Yesterday I'd somehow made the mistake of leaving my work-issued laptop at the cabin, meaning I had to get by today on other computers. Fortunately I'd committed frontend code to a git repository just before leaving on Friday, but I'd failed to do that with the backend code. This forced me to recreate some necessary changes to backend C# code from memory, something that took surprisingly little time. I spent much more time fighting with Chrome and SSL certificates trying to get the frontend to not think it was being defrauded by Russian hackers faking the backend, a completely unnecessary ordeal that had me literally screaming at my computer. I never did figure out a real solution, though serving from https://localhost:4200 instead of https://wolverine:4200 made it so I could actually get work done (instead of being repeatedly told "You cannot visit wolverine right now because the website uses HSTS.").
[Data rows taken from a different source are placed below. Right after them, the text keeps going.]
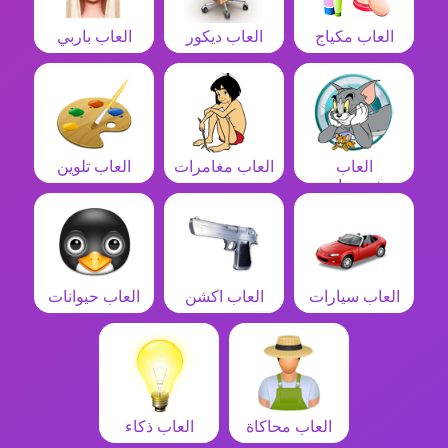
العاب مكياج
العاب ديكور
العاب باربي
العاب
العاب مغامرات
العاب تلوين
شخصيات
العاب سيارات
العاب اكشن
العاب حيوانات
العاب محاكاة
العاب ذكاء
I actually got enough code working to demonstrate an entirely new feature, one that combined data objects from two different Angular NgRx facades, something that was only possible with heavy reliance on subscriber methods populating object properties that were then processed by ngAfterContentInit(), an Angular lifecycle hook I probably make entirely too much use of. But it's the most satisfaction I've gotten from this complex web app I've been cursed with for nearly two years. As a bonus, node compilation times of the frontend TypeScript are now down to about 25 seconds. Similar compiles had been taking as long as three minutes on the work-issued laptop.
I felt increasingly malaise throughout the day, probably due to the booze consumption I'd done last night (though it hadn't been all that much). So at a little after 4:00pm I took a nice hot bath.
While I was in there, Natalie came over to hang out with Gretchen and Powerful, and Gretchen, who'd just gotten home from work, made a fairly elaborate dinner of vegan ravioli, roasted cauliflower, and a salad that was rich in some sort of purple-stemmed green. Dinner was delayed briefly by Gretchen opening up five or six boxes containing framed prints of whimsical Gustav-Klimt-inspired wildlife paintings (by the artist Eli Halpin) she'd ordered for the cabin. Then Natalie, Gretchen, and I all went upstairs to watch Jeopardy!. We're now twelve victories into a remarkable winning streak by Amy Schneider, a very likeable trans woman. We're usually sick of champions after this much winning, but not Schneider.